* THE EXERCISE:
Locate each line in the material below that contains the string "tangentPropagation", and copy every such line in full.

═════ TASK INPUTS ═════

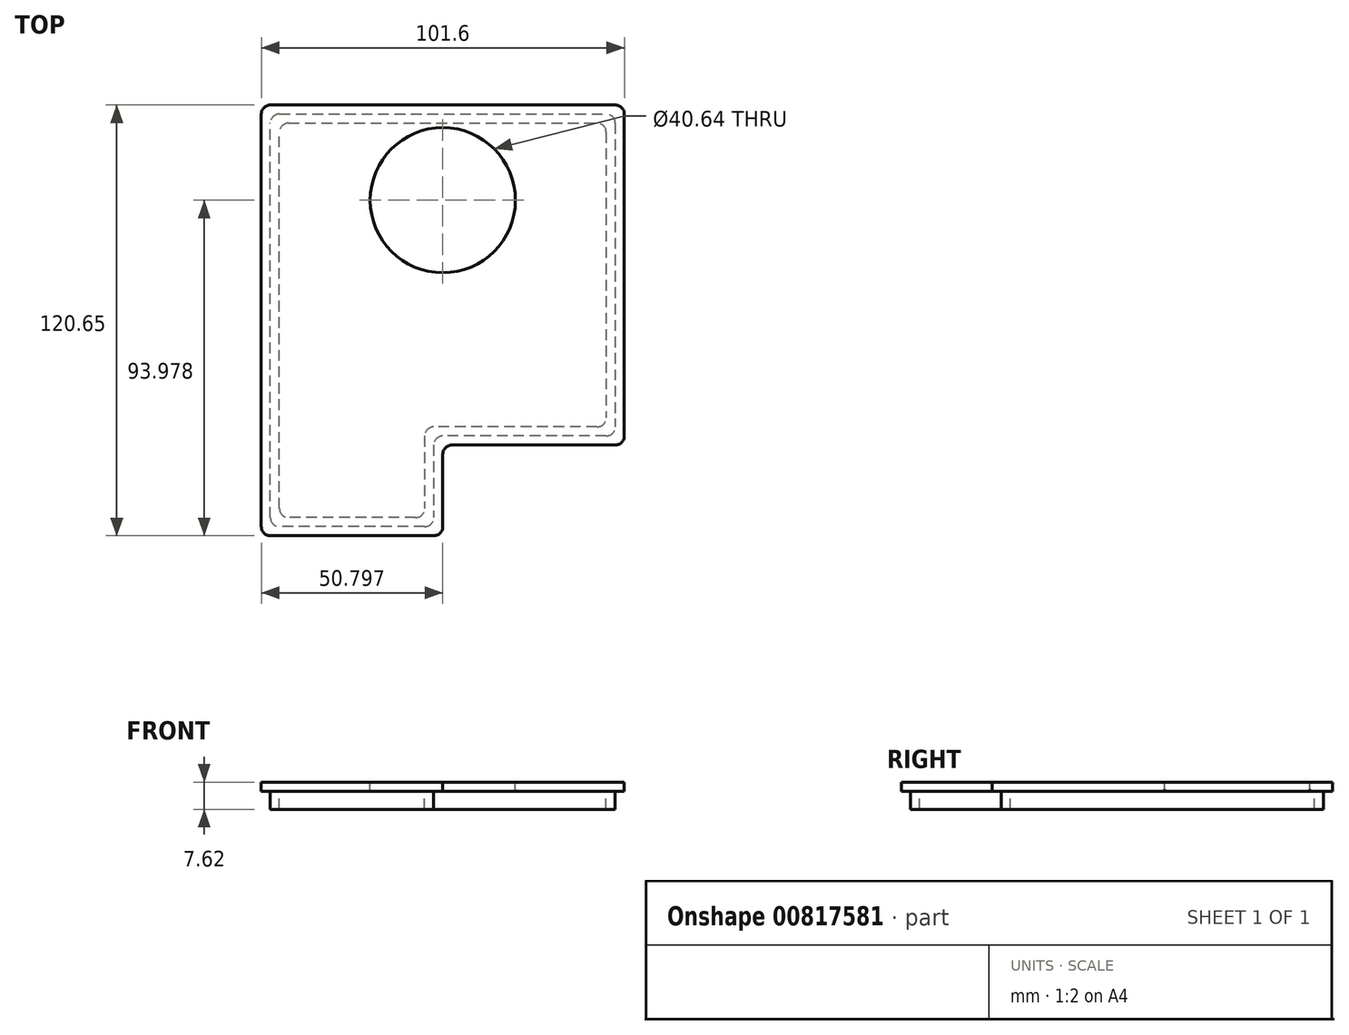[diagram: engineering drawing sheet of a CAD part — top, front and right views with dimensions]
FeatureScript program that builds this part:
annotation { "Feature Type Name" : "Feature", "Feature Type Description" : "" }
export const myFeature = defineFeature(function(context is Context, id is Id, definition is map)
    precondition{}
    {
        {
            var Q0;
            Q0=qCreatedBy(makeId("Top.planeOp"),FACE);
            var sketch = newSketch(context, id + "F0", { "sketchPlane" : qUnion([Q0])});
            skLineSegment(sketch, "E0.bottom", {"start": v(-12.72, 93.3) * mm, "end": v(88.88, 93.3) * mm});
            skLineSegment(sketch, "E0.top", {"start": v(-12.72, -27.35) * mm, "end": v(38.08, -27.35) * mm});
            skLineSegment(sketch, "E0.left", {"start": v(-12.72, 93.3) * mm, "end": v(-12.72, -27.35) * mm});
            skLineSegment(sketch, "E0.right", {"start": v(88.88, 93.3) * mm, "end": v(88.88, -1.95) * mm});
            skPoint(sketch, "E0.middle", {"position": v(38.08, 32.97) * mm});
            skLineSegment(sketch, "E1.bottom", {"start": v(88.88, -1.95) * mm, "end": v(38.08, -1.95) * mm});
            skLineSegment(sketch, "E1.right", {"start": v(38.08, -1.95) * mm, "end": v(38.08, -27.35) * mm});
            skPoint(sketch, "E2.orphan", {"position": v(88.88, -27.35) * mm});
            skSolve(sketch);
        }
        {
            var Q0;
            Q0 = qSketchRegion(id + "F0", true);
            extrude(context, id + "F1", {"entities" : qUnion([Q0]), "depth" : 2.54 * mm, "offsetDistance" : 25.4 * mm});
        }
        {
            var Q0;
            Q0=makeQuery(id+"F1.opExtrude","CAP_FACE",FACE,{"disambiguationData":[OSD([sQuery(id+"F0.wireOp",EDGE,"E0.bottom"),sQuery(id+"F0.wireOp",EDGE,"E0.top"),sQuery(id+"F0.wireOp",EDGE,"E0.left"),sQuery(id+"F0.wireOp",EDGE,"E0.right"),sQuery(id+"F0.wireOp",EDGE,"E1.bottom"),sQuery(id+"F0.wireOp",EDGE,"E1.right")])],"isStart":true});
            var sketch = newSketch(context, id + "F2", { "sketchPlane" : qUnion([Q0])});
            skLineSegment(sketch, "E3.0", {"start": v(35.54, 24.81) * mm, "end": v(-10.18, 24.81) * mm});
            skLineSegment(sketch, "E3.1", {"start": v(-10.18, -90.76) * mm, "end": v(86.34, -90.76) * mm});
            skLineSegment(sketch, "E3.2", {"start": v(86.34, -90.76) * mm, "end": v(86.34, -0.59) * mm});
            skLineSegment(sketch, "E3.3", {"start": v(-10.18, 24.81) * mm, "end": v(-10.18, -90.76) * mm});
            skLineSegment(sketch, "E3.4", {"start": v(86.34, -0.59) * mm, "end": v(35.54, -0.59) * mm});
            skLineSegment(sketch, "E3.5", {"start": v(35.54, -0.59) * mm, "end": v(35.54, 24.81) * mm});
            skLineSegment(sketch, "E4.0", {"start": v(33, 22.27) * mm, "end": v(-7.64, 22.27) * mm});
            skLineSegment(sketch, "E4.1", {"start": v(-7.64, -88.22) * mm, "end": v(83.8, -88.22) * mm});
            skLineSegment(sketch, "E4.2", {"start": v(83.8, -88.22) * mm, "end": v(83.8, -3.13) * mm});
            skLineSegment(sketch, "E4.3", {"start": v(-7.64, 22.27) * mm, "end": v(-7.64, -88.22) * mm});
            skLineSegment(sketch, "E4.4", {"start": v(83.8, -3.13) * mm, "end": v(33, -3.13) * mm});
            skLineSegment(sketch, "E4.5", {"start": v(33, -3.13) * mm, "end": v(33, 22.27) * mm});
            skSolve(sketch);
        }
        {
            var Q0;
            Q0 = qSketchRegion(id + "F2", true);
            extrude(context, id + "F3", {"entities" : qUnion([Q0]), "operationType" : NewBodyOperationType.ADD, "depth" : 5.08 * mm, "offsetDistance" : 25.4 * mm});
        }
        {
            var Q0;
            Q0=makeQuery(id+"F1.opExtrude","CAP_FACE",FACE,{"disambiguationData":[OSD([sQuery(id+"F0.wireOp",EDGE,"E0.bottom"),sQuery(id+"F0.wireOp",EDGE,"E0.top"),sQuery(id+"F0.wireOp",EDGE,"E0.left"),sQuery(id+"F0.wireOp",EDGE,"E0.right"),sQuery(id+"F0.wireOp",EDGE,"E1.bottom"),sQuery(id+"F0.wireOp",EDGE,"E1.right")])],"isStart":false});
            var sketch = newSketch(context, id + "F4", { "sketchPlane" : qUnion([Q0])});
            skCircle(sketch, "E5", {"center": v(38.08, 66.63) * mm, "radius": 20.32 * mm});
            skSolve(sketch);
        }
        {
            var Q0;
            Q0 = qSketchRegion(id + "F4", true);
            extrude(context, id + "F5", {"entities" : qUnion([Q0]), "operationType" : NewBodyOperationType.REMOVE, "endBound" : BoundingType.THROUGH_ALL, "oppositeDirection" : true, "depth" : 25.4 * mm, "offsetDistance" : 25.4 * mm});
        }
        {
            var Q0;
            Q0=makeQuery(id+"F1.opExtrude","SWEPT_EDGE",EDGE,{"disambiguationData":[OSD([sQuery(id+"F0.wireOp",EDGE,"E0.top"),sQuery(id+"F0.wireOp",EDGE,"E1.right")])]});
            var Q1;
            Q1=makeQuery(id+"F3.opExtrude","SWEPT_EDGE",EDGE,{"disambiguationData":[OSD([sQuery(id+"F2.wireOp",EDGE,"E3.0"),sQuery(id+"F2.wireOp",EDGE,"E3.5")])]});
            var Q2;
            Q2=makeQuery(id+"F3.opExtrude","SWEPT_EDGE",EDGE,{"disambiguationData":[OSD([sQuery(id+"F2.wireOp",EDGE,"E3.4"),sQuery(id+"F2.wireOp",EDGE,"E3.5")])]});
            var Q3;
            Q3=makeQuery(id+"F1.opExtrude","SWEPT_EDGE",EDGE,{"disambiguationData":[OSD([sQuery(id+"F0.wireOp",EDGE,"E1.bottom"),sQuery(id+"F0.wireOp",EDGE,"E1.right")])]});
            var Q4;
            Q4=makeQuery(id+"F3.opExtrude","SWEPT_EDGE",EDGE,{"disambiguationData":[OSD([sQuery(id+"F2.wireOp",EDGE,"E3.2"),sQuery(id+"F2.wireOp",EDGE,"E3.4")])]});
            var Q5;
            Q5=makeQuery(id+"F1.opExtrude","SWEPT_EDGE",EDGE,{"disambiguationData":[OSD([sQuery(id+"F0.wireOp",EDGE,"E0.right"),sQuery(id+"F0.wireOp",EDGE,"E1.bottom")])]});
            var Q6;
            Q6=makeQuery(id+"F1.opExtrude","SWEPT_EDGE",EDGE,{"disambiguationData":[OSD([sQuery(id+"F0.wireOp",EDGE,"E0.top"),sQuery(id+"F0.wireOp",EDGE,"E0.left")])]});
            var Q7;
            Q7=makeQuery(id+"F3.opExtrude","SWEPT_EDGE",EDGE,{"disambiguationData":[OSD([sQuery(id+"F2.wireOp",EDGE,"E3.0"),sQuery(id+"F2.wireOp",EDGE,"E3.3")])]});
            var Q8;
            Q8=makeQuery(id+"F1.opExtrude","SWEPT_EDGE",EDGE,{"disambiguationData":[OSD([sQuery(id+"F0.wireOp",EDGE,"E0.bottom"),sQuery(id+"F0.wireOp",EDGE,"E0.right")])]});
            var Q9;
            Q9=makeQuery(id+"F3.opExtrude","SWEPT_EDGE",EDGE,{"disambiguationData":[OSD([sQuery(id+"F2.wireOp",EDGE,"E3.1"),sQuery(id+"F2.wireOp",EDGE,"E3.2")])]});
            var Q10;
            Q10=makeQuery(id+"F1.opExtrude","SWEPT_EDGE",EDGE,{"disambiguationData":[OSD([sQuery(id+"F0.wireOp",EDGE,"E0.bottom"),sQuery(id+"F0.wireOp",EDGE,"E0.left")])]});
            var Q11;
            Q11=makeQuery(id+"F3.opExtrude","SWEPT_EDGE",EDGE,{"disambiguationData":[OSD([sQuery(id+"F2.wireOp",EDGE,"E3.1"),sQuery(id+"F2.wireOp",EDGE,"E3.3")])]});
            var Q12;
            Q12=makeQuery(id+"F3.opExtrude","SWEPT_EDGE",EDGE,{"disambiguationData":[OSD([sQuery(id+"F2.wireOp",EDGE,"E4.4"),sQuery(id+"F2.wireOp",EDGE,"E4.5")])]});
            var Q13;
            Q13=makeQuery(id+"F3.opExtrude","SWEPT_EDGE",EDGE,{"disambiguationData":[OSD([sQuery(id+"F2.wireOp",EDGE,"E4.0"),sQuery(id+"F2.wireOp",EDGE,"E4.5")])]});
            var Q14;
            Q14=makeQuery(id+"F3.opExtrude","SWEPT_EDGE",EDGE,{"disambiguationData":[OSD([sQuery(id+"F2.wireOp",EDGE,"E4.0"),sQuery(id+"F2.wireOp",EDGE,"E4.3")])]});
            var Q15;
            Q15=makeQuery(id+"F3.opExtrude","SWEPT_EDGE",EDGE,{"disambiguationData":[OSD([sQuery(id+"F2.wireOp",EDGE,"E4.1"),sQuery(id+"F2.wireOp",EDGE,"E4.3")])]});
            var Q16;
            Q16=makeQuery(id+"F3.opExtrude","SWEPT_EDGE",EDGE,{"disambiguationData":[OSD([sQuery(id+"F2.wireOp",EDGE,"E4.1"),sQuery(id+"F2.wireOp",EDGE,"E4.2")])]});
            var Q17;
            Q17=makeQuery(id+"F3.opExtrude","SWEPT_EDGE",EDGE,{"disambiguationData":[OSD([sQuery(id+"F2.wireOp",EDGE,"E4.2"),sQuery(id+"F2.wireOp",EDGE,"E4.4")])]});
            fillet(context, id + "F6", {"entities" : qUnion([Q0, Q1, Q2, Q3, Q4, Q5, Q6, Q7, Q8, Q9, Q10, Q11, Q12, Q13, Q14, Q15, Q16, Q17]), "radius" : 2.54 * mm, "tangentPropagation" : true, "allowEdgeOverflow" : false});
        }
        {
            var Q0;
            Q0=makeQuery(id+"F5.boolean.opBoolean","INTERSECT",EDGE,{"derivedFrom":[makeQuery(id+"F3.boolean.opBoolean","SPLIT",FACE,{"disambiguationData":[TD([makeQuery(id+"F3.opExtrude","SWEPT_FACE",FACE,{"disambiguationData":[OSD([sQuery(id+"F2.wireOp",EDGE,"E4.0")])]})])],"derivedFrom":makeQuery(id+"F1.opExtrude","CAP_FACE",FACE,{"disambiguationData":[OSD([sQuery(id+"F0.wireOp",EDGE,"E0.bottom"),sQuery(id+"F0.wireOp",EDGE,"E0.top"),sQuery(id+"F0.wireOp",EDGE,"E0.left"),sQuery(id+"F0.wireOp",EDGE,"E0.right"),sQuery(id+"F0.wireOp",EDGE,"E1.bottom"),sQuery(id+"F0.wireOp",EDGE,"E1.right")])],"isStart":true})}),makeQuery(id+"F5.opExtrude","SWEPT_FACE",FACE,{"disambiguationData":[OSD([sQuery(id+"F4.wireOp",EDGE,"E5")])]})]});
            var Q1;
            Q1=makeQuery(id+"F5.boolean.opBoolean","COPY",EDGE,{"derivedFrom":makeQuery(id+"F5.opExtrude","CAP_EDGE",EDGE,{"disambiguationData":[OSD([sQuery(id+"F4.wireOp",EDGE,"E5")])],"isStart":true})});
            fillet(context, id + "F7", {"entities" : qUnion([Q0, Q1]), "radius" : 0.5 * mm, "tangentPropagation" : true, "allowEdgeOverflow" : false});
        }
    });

═════
═════ TASK INPUTS ═════

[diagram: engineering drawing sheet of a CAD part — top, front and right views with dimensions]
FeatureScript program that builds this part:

═════
═════ TASK INPUTS ═════

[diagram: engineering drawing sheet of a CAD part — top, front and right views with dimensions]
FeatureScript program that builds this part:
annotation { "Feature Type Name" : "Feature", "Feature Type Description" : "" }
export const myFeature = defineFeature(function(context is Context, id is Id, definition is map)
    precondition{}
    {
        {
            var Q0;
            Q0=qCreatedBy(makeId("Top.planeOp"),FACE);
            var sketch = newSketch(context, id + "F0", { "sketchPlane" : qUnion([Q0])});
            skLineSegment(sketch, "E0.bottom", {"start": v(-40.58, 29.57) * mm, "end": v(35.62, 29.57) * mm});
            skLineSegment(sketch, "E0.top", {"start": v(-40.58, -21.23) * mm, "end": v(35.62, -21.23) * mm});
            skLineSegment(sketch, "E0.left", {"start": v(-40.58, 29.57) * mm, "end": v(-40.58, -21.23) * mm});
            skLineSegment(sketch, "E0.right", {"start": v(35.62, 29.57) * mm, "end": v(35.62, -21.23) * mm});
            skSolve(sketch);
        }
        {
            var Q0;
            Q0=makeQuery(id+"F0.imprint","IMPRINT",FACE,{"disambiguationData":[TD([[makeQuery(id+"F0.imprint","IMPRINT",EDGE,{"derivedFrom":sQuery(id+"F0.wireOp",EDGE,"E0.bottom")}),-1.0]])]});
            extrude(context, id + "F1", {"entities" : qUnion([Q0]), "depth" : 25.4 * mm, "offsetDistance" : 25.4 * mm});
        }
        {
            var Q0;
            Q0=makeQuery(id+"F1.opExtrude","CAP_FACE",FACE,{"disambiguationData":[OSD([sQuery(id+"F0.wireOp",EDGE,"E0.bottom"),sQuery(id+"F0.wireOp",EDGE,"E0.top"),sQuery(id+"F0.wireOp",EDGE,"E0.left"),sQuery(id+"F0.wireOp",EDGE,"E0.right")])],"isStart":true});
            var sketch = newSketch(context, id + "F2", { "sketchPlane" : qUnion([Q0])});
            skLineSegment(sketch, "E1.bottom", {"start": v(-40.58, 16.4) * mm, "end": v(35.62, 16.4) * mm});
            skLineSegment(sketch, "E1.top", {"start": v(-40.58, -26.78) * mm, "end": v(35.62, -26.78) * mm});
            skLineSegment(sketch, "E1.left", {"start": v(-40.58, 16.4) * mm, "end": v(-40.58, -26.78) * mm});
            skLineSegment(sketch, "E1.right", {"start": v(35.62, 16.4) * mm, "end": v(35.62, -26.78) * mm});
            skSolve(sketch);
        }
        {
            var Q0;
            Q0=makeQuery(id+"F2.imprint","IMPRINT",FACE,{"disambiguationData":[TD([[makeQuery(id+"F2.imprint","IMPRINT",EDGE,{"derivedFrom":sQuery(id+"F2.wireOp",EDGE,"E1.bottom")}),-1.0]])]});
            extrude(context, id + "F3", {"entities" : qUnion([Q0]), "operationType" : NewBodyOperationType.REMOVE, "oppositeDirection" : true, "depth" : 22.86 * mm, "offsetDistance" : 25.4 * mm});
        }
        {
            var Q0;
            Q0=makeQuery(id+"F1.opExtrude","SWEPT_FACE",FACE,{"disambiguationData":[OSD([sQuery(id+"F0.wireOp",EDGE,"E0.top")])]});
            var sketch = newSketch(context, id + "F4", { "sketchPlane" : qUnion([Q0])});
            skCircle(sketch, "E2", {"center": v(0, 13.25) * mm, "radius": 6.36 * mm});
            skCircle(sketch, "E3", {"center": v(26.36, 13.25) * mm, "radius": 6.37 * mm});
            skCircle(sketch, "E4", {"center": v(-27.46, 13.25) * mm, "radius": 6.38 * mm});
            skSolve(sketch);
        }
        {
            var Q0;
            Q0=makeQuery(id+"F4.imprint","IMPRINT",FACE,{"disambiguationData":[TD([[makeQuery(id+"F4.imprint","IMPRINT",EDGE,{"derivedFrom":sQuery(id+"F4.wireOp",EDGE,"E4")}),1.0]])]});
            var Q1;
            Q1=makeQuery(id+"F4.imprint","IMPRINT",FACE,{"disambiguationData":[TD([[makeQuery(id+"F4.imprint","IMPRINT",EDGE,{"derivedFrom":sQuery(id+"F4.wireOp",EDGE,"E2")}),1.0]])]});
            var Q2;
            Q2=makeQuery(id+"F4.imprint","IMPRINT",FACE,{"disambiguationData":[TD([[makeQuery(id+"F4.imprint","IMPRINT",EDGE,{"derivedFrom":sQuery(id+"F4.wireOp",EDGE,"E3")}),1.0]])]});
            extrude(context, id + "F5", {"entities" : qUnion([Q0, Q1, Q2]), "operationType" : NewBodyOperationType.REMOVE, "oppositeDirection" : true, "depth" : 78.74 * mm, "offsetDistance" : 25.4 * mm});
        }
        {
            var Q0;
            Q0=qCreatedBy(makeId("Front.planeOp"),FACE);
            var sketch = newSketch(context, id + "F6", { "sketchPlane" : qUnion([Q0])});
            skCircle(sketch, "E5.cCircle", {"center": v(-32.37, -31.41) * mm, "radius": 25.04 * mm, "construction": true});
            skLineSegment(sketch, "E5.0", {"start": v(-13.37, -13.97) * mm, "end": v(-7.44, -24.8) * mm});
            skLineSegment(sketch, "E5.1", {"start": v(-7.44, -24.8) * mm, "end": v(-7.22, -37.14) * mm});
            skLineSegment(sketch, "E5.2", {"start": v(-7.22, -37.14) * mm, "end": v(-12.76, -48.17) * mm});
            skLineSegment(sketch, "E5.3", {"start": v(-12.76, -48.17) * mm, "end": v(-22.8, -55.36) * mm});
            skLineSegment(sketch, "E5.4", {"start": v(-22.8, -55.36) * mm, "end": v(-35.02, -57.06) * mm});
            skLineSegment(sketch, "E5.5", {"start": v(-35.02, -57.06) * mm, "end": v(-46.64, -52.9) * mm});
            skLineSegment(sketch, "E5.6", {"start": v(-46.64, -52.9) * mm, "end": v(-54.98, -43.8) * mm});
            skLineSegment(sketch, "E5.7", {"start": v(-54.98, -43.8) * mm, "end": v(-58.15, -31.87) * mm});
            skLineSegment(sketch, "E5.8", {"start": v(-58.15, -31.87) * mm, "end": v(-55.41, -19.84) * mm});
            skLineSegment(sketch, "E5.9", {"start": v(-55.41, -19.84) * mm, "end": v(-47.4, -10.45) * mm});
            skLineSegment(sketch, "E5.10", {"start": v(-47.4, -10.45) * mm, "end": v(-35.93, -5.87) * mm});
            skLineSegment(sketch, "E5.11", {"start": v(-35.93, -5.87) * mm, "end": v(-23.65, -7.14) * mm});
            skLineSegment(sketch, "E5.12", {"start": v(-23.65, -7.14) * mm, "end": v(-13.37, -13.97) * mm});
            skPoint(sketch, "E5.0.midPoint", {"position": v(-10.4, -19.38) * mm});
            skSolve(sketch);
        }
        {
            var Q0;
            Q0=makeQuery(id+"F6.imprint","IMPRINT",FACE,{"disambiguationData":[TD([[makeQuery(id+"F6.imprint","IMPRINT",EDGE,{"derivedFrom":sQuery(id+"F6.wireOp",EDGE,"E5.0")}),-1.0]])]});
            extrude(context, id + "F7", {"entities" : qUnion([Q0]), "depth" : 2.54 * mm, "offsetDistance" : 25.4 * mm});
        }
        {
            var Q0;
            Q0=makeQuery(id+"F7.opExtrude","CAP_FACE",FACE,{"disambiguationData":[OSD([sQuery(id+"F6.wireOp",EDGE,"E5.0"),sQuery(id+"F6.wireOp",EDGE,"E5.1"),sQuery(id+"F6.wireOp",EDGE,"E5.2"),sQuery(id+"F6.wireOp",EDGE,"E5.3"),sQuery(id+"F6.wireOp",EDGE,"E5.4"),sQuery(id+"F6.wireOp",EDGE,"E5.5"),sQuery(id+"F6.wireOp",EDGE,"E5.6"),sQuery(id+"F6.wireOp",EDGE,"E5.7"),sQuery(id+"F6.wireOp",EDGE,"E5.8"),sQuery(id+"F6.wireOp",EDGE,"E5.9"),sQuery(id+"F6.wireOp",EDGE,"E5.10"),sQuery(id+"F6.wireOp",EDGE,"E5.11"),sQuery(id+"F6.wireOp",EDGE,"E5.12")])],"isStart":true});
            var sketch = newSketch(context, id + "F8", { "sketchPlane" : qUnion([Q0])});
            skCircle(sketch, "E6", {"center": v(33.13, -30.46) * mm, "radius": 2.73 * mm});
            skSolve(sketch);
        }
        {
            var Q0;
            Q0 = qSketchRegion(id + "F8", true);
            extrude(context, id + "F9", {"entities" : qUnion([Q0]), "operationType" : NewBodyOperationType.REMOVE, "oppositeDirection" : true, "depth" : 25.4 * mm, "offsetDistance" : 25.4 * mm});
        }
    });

═════

* TASK RESPONSE:
            fillet(context, id + "F6", {"entities" : qUnion([Q0, Q1, Q2, Q3, Q4, Q5, Q6, Q7, Q8, Q9, Q10, Q11, Q12, Q13, Q14, Q15, Q16, Q17]), "radius" : 2.54 * mm, "tangentPropagation" : true, "allowEdgeOverflow" : false});
            fillet(context, id + "F7", {"entities" : qUnion([Q0, Q1]), "radius" : 0.5 * mm, "tangentPropagation" : true, "allowEdgeOverflow" : false});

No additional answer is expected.